Support for nuclear power among Swedes has reached record highs in a new study by pollster Novus.

Wholly 46 percent of respondents argued that nuclear power should be expanded if necessary, while 31 percent believe that while it should not necessarily be expanded, existing nuclear power plants should remain in use.

Barely 14 percent of Swedes wanted to phase out nuclear power.

The fact that support for expanding nuclear power is greater than the other alternatives combined has never before appeared in a survey that has been carried out since 2006.

"That answer is higher than the other two together. This has never happened before", Mattias Lantz, a researcher at Uppsala University and chairman of the Analysis Group, said.

For the sake of comparison, in 2017, merely 28 percent of respondents said they could consider expanding nuclear power.
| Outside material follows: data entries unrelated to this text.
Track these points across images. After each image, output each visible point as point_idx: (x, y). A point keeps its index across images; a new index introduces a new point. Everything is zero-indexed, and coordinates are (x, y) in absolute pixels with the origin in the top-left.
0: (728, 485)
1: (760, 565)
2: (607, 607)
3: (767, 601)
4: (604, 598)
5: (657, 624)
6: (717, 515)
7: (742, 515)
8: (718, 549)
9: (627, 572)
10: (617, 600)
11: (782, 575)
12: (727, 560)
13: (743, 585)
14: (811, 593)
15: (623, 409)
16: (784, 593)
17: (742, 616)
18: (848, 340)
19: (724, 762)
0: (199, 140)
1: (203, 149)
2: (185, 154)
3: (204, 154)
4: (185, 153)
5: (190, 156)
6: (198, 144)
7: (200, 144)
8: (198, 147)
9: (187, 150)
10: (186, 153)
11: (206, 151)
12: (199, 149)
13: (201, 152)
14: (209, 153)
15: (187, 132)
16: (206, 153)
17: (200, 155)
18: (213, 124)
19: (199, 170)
Furthermore, almost six out of ten still think that nuclear power can be a means of meeting climate goals.

Men, the elderly, and Moderate or Sweden Democrat voters tend to be the most positive about new reactors. By contrast, women, those with lower incomes, and Social Democrat voters tend to be in favour of decommissioning nuclear power.
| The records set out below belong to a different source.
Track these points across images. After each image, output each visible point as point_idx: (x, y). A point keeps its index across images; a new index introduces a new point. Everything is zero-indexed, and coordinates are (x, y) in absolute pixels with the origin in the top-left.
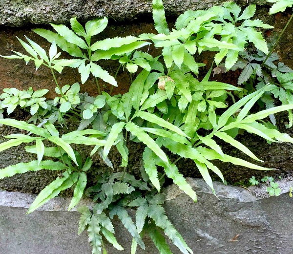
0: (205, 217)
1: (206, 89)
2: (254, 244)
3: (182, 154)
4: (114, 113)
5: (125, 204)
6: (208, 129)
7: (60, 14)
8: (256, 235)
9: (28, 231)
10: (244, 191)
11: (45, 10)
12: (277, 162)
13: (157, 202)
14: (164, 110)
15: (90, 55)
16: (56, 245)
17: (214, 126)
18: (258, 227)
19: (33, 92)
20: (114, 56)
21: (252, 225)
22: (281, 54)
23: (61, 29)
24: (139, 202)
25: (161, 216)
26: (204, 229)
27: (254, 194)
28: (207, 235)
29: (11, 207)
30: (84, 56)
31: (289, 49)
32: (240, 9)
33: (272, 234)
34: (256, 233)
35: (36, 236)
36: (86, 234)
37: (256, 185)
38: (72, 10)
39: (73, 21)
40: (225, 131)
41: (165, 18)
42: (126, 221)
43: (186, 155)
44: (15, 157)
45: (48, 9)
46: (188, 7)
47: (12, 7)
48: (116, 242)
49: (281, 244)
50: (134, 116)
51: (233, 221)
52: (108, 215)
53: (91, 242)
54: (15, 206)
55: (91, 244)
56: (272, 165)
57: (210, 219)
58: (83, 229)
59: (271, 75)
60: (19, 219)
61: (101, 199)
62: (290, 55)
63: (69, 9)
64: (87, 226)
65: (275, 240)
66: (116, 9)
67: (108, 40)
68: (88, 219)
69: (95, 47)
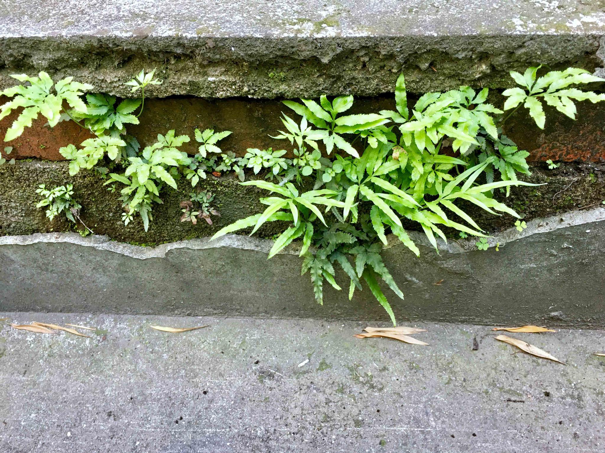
0: (415, 264)
1: (436, 161)
2: (456, 288)
3: (409, 216)
4: (348, 176)
5: (345, 251)
6: (433, 194)
7: (311, 92)
8: (458, 280)
9: (253, 269)
10: (454, 244)
11: (298, 88)
12: (487, 219)
13: (374, 250)
14: (394, 176)
15: (333, 127)
16: (276, 282)
17: (440, 193)
18: (462, 274)
19: (273, 152)
20: (358, 131)
21: (457, 272)
22: (505, 128)
23: (311, 104)
24: (359, 250)
25: (379, 264)
26: (412, 274)
27: (463, 247)
28: (414, 279)
29: (242, 249)
30: (328, 127)
31: (513, 125)
32: (474, 93)
33: (474, 280)
34: (459, 278)
35: (259, 274)
36: (308, 274)
37: (465, 238)
38: (323, 89)
39: (323, 97)
40: (450, 200)
41: (406, 99)
42: (346, 266)
43: (412, 217)
44: (248, 206)
45: (302, 87)
46: (427, 89)
47: (270, 85)
48: (335, 282)
49: (481, 288)
50: (367, 180)
51: (440, 268)
52: (329, 260)
53: (313, 282)
54: (246, 248)
55: (314, 284)
56: (482, 221)
57: (419, 266)
58: (306, 270)
59: (494, 147)
60: (247, 259)
61: (323, 245)
62: (513, 129)
63: (321, 88)
64: (310, 269)
65: (476, 286)
66: (363, 89)
67: (353, 116)
68: (311, 262)
69: (341, 121)
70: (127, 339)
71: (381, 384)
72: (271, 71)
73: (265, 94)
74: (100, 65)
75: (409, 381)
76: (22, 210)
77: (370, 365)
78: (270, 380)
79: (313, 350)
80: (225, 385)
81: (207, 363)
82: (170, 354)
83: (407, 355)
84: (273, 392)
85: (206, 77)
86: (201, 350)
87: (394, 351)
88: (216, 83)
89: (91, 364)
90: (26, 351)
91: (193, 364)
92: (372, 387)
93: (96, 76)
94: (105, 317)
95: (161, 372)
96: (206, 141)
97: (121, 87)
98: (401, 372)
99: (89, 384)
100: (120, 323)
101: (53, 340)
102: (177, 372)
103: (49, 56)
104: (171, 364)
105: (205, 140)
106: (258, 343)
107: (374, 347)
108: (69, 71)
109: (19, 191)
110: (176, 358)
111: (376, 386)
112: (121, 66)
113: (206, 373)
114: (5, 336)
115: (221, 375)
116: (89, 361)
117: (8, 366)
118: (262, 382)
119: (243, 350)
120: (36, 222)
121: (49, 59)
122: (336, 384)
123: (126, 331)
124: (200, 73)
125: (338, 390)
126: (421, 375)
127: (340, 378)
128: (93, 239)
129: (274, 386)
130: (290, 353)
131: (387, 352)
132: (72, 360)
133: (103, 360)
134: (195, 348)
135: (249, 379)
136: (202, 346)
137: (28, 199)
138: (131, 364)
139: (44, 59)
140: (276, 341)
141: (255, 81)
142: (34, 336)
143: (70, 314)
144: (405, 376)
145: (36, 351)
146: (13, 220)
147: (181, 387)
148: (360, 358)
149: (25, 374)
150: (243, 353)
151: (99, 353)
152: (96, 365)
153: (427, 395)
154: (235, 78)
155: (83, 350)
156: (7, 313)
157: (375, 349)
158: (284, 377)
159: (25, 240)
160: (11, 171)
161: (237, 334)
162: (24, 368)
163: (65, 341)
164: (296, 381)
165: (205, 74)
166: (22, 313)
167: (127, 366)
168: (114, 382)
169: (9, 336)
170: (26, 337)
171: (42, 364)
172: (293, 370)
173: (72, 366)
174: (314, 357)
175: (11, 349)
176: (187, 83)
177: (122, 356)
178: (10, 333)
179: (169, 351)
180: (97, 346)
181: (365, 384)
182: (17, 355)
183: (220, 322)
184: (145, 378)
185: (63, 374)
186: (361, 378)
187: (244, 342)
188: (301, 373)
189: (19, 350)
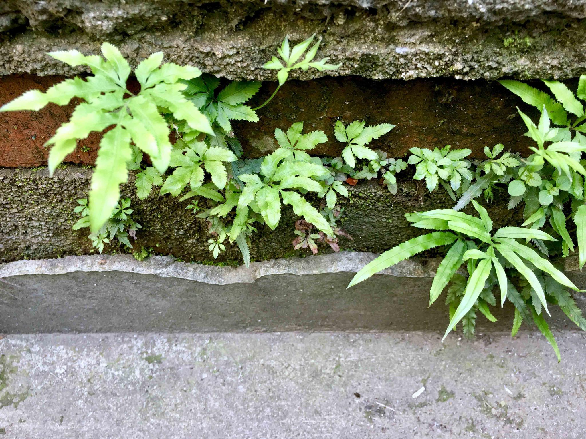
7: (568, 70)
11: (549, 64)
19: (450, 151)
23: (560, 90)
45: (555, 63)
48: (489, 312)
70: (188, 367)
71: (520, 417)
72: (510, 36)
73: (487, 74)
74: (202, 25)
75: (552, 410)
76: (49, 230)
77: (502, 391)
78: (380, 416)
79: (428, 375)
80: (325, 427)
81: (297, 396)
82: (247, 385)
83: (545, 376)
84: (386, 433)
85: (392, 46)
86: (285, 379)
87: (528, 371)
88: (409, 57)
89: (148, 404)
90: (57, 388)
91: (279, 399)
92: (509, 421)
93: (197, 46)
94: (155, 336)
95: (240, 412)
96: (352, 139)
97: (239, 65)
98: (541, 399)
99: (149, 432)
100: (176, 345)
101: (91, 372)
102: (260, 411)
103: (117, 12)
104: (251, 400)
105: (350, 139)
106: (356, 366)
107: (502, 367)
108: (148, 37)
109: (45, 207)
110: (256, 391)
111: (513, 420)
112: (242, 27)
113: (297, 410)
114: (25, 367)
115: (317, 412)
116: (143, 399)
117: (37, 412)
118: (371, 420)
119: (340, 376)
120: (69, 242)
121: (117, 18)
122: (463, 419)
123: (185, 355)
124: (383, 39)
125: (467, 428)
126: (566, 403)
127: (468, 411)
128: (152, 263)
129: (386, 425)
130: (399, 378)
131: (520, 372)
132: (121, 400)
133: (162, 398)
134: (277, 377)
135: (354, 418)
136: (287, 373)
137: (58, 216)
138: (200, 402)
139: (106, 17)
140: (379, 363)
141: (476, 53)
142: (65, 367)
143: (109, 335)
144: (547, 405)
145: (71, 387)
146: (34, 241)
147: (269, 432)
148: (488, 382)
149: (61, 421)
150: (340, 380)
151: (155, 387)
152: (153, 404)
153: (577, 428)
154: (444, 48)
155: (134, 384)
156: (24, 336)
157: (505, 369)
158: (397, 412)
159: (53, 266)
160: (34, 182)
161: (328, 356)
162: (59, 413)
163: (107, 373)
164: (413, 418)
165: (392, 41)
166: (43, 334)
167: (195, 405)
168: (181, 427)
169: (32, 368)
170: (55, 368)
171: (82, 406)
172: (407, 402)
173: (122, 407)
174: (431, 383)
175: (37, 387)
176: (358, 58)
177: (185, 391)
178: (31, 363)
179: (245, 382)
180: (151, 377)
181: (499, 417)
182: (47, 395)
183: (303, 339)
184: (221, 421)
185: (113, 419)
186: (493, 410)
187: (338, 366)
188: (418, 406)
189: (49, 388)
According to Lantz, the overall change in attitude may be due to electricity and energy becoming a topic of discussion in recent years, not least due to the shortcomings of the power grid systems in southern Sweden.

Another possible reason is that several political parties, including the liberal-conservative Moderates, the Christian Democrats, and the national-conservative Sweden Democrats, raise the need for nuclear power, which may have had an impact on their constituents.
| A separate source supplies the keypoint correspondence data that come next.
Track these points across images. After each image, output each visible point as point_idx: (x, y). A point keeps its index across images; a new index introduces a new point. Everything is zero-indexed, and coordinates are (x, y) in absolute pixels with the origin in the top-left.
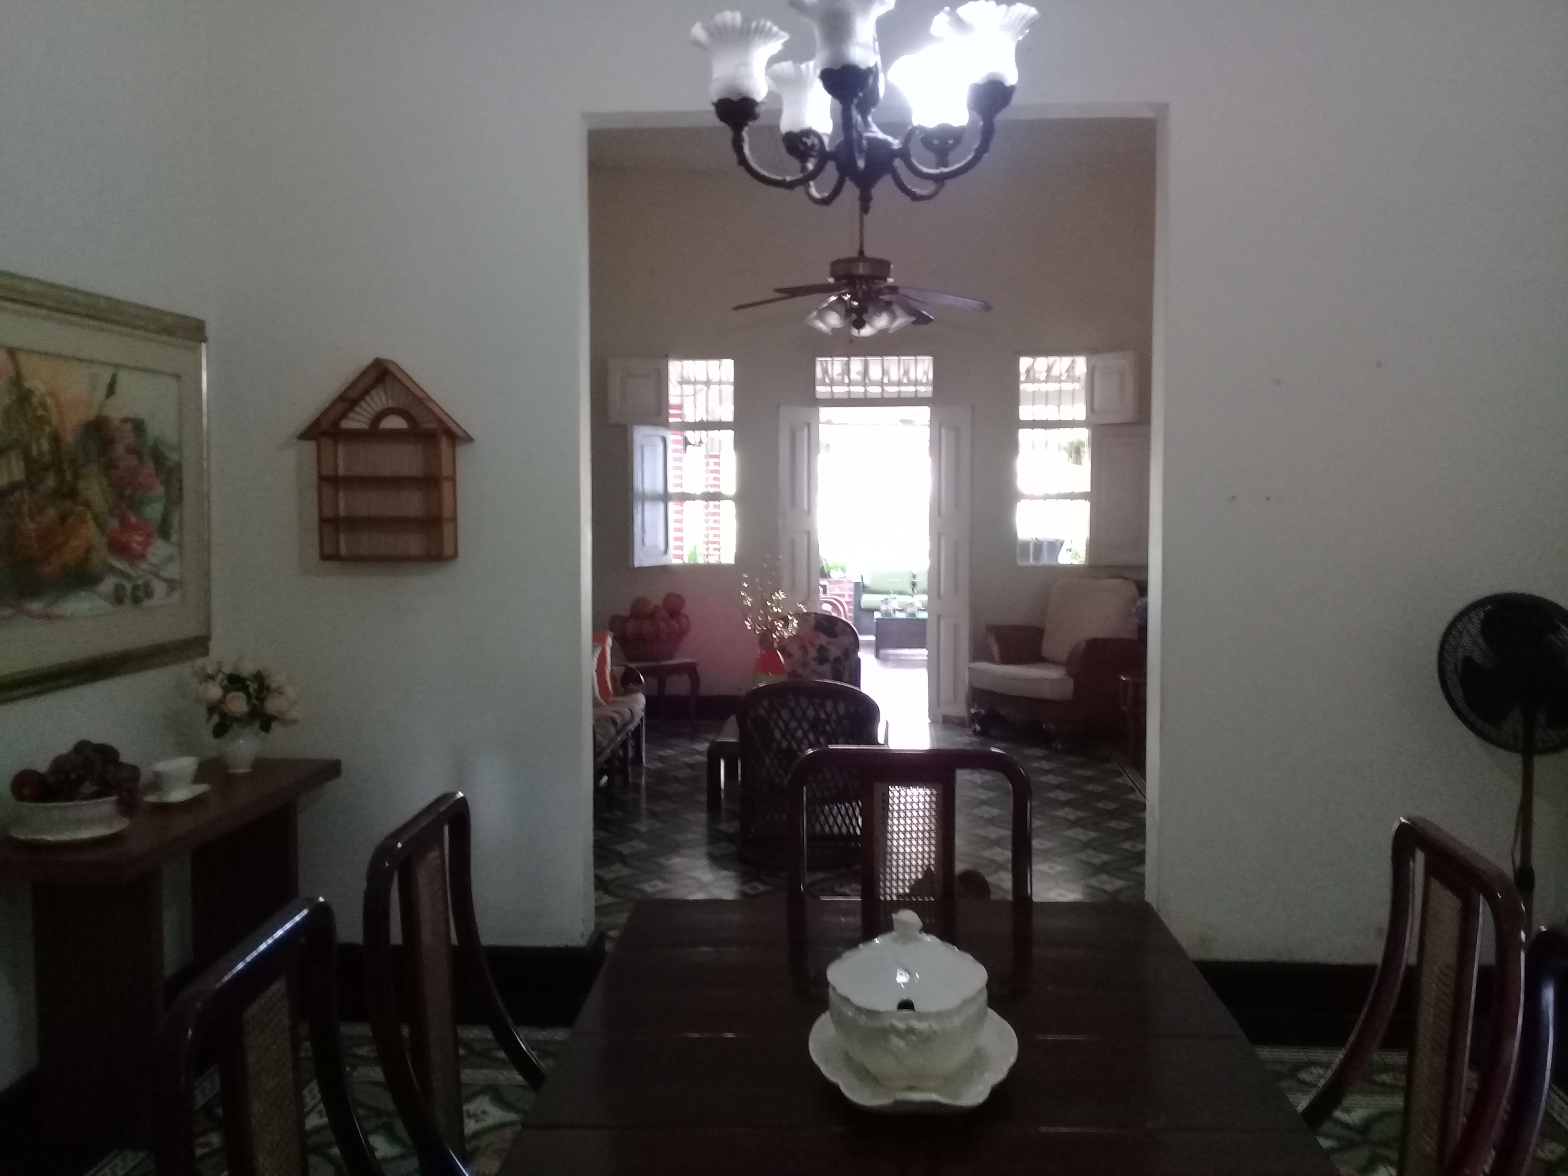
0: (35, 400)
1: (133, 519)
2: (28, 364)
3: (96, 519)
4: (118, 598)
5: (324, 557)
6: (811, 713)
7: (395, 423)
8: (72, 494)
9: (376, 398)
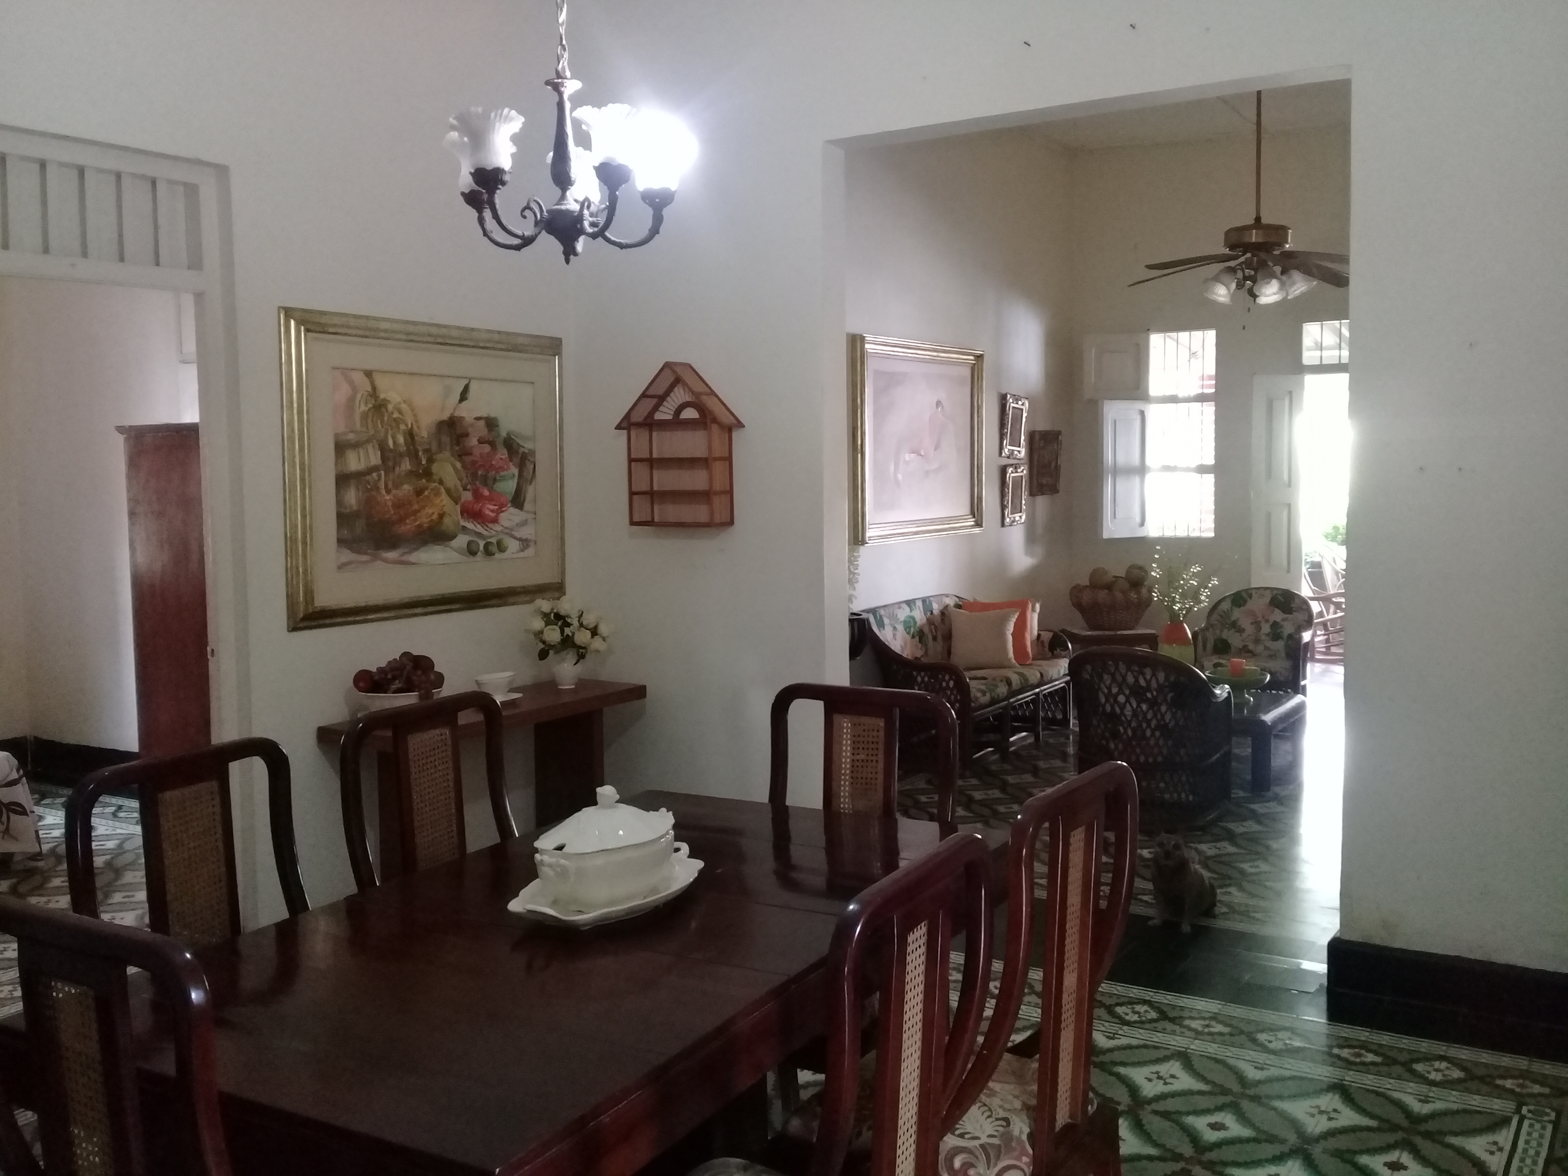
0: (390, 407)
1: (486, 493)
2: (381, 382)
3: (449, 492)
4: (471, 551)
5: (633, 523)
6: (1130, 679)
7: (690, 414)
8: (428, 474)
9: (677, 394)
"This issue tends to follow party politics quite a lot", Lantz mused.

Yet another nascent trend is that younger people tend to be more positive about nuclear power, the study has indicated, despite the overall green push and the burgeoning climate movement spearheaded by Greta Thunberg, who is a staunch opponent of nuclear power.

Following the 1979 nuclear accident at the power plant on Three Mile Island near Harrisburg, Pennsylvania, Sweden decided to gradually phase out and decommission all existing nuclear power in a 1980 referendum. The process is still ongoing, yet has in recent years become a bone of contention in Swedish politics, dividing voters along party lines.